Thai Airways International Pcl and another local company will own 51 percent of Thai Tiger Airways Pte, which is due to start operations in the first quarter of next year, the carriers said in a statement. Tiger Air will own the rest. The venture will fly domestic and overseas routes of up to five hours.
Tiger Air plans to add a Bangkok base to its operations in Singapore and Australia after rebounding economic growth helped fuel a 14 percent jump in first-half Thai tourism arrivals. The airline will compete with AirAsia, the region’s largest discount carrier, which already has a hub in the Thai capital and plans to list shares on the local stock exchange.
“This is a really big step up for Tiger Air in terms of its regional competitiveness,” said Peter Harbison, managing director at the Sydney-based Centre for Asia Pacific Aviation. “This puts it firmly in the competitive market place that AirAsia and Jetstar are fighting to be in. It’s about establishing a regional brand.” Jetstar is the budget carrier owned by Qantas Airways Ltd.
The companies need approvals before the new airline can start operation, according to the statement. The venture may break even within two years of operations, Melissa Yeap, an analyst at DMG & Partners Securities, said in a note today.
“Market Big Enough”
Tiger Air, AirAsia and Jetstar are accelerating expansion plans across Asia Pacific, which last year overtook intra-North America as the world’s biggest aviation market. Asia-Pacific airlines may post the biggest profit of any region this year, the International Air Transport Association has predicted.

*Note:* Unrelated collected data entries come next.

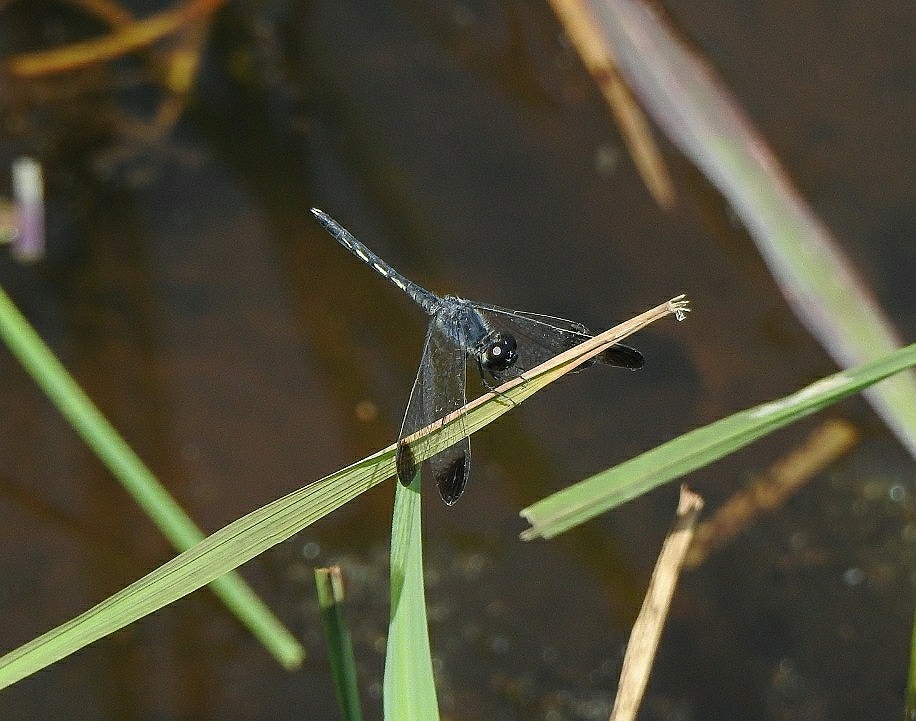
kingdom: Animalia
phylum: Arthropoda
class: Insecta
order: Odonata
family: Libellulidae
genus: Diplacodes
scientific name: Diplacodes nebulosa
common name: Black-tipped percher
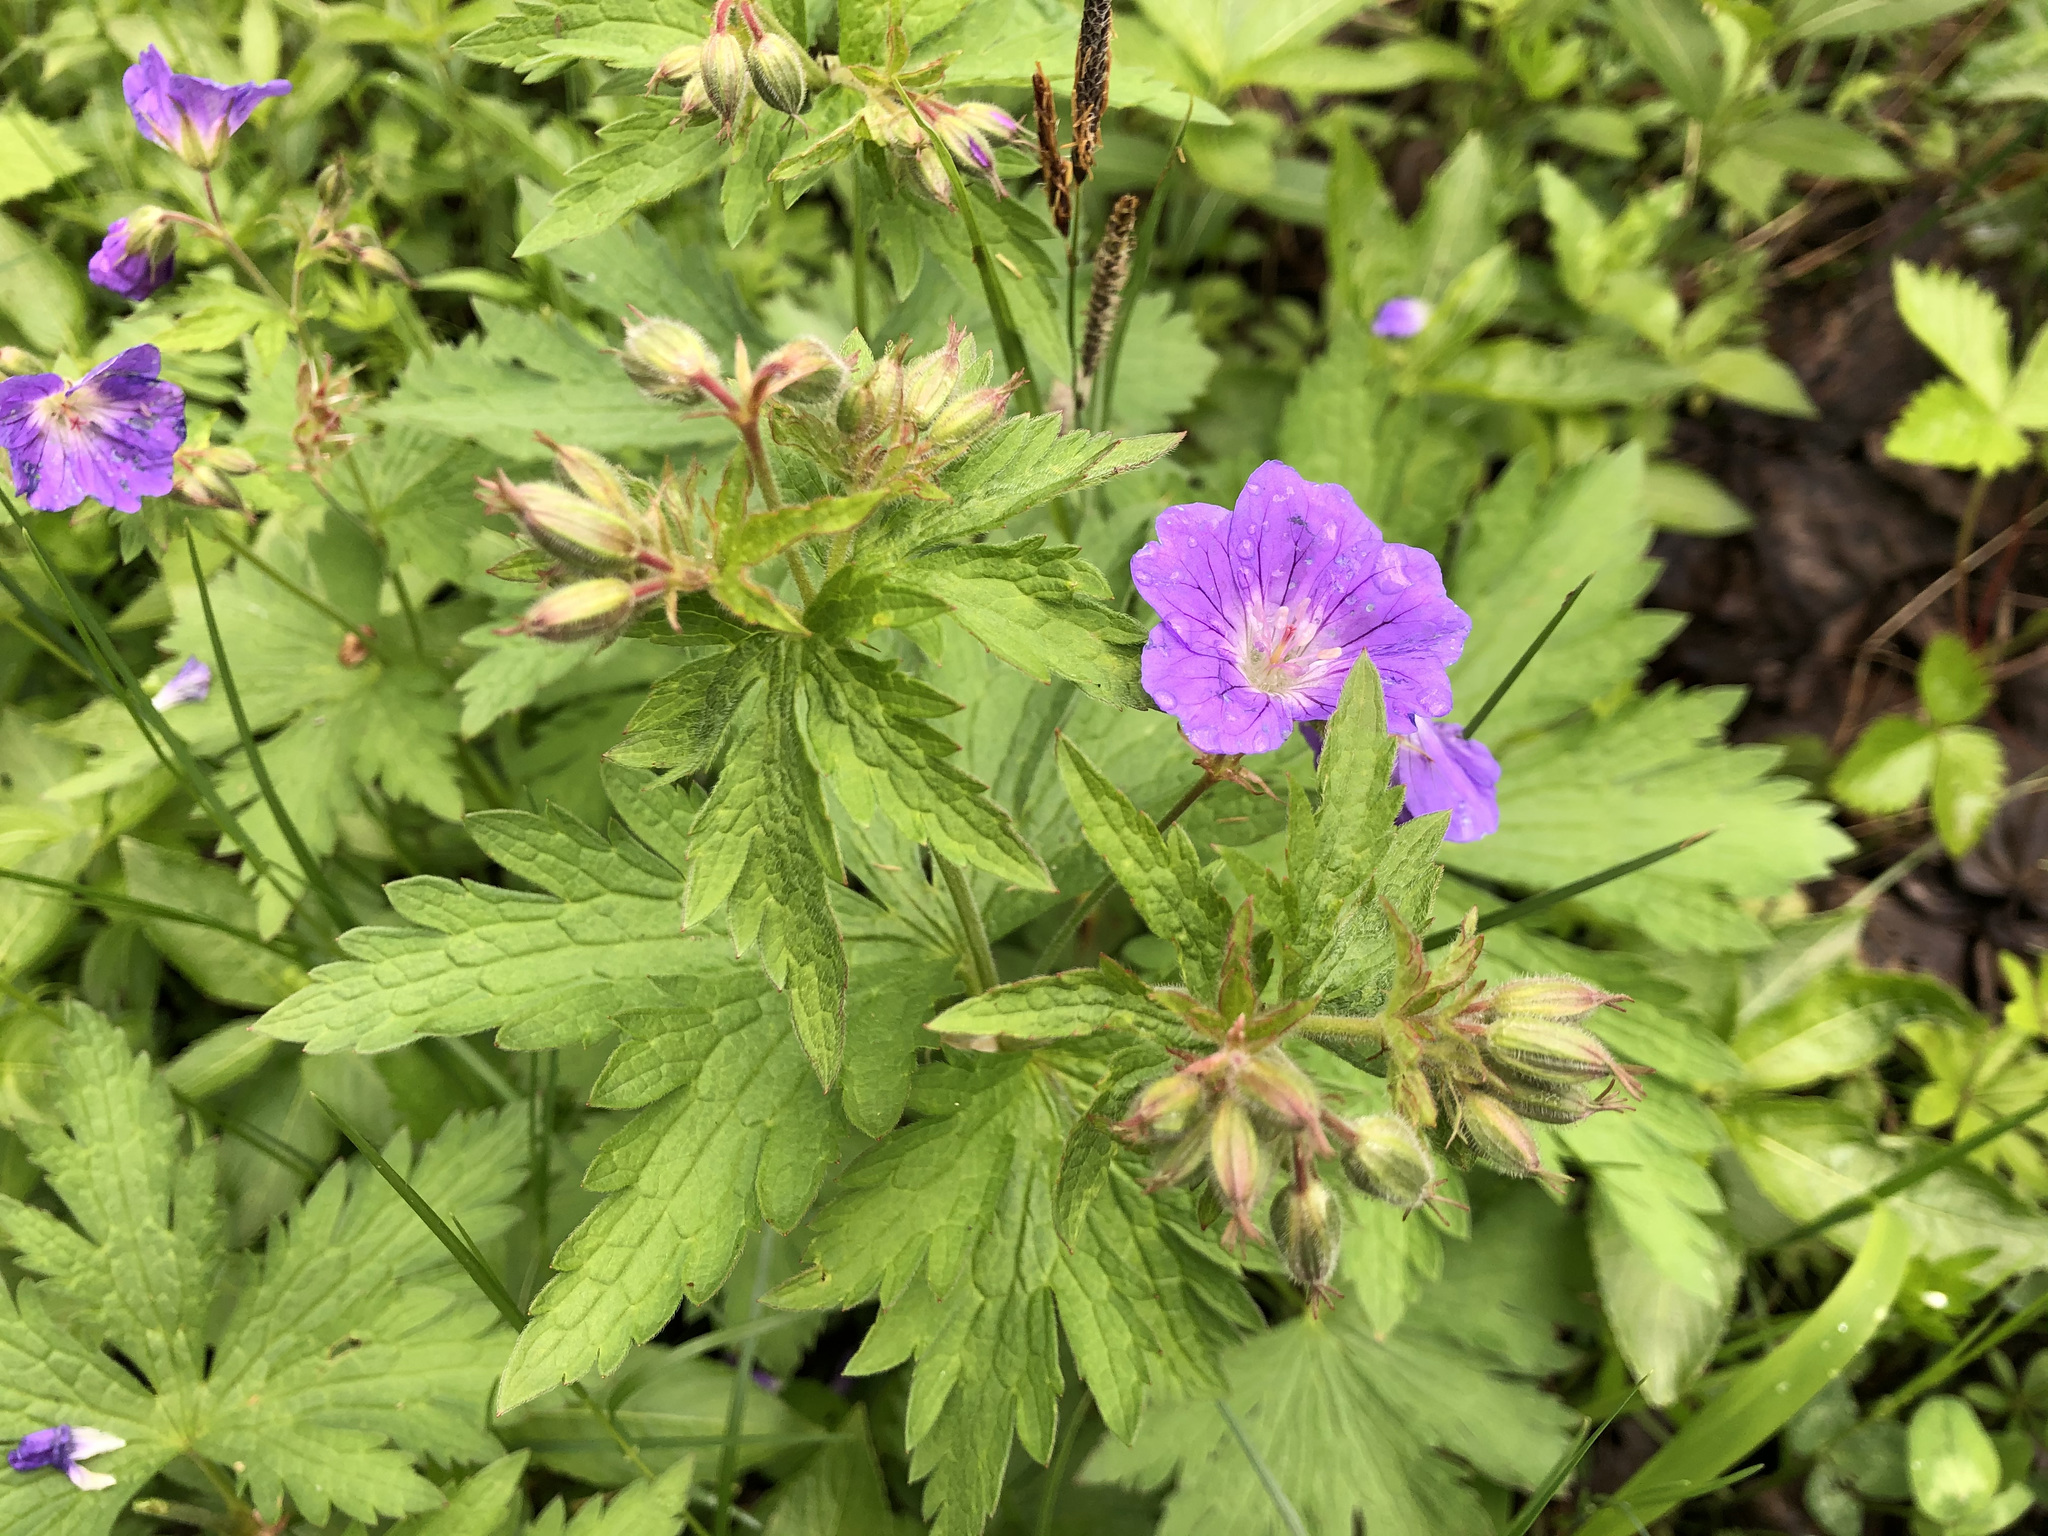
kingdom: Plantae
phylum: Tracheophyta
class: Magnoliopsida
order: Geraniales
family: Geraniaceae
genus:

The “market is big enough,” AirAsia Chief Executive officer Tony Fernandes said in an e-mail reply to Bloomberg queries today. “We deal with competition every day.”
There is also “no change in plans” for a possible dual listing of AirAsia’s shares in Thailand or the initial public offering it is considering for its Thai unit next year, he said. AirAsia has ordered 175 A320 planes from Airbus SAS, making it the biggest Asian customer for single-aisle models for the Toulouse, France-based planemaker.
Tiger Air rose 5.4 percent to S$2.16, a record close since it began trading in January in Singapore. Thai Air advanced 4.4 percent to 36 baht, the highest level in more than two and a half years. AirAsia increased 0.7 percent to 1.50 ringgit in Kuala Lumpur.
Including short-haul routes, budget carriers may account for 30 percent of Asia-Pacific capacity by 2015 from 20 percent now, estimated Derek Sadubin, chief operating officer at the Sydney- based Centre for Asia Pacific Aviation.
“It will be naive for AirAsia or anyone else to think they have a monopoly in the local service in the region,” Tiger Air CEO Tony Davis said in Bangkok. Competition in Asia’s low-cost airline industry is “still very small compared to Europe.”
Tiger Air failed to set up a budget carrier in South Korea in 2008.
For Bangkok-based Thai Air, the new airline will help boost passenger traffic after it lost 6 billion baht in revenue ($186 million) earlier this year from the worst political unrest in two decades. Thai Prime Minister Abhisit Vejjajiva has kept Bangkok under a state of emergency since May 19, when the military quashed two months of protests against his rule.
The new venture will have “enormous potential” as only 6 million of the 65 million Thais have flown before, Thai Air President Piyasvasti Amranand said in Bangkok today.
“Low-cost is the fastest-growing market and we want to take part in this market,” he said. “We have been losing market share to low-cost airlines and we think there is a lot of opportunity for us.”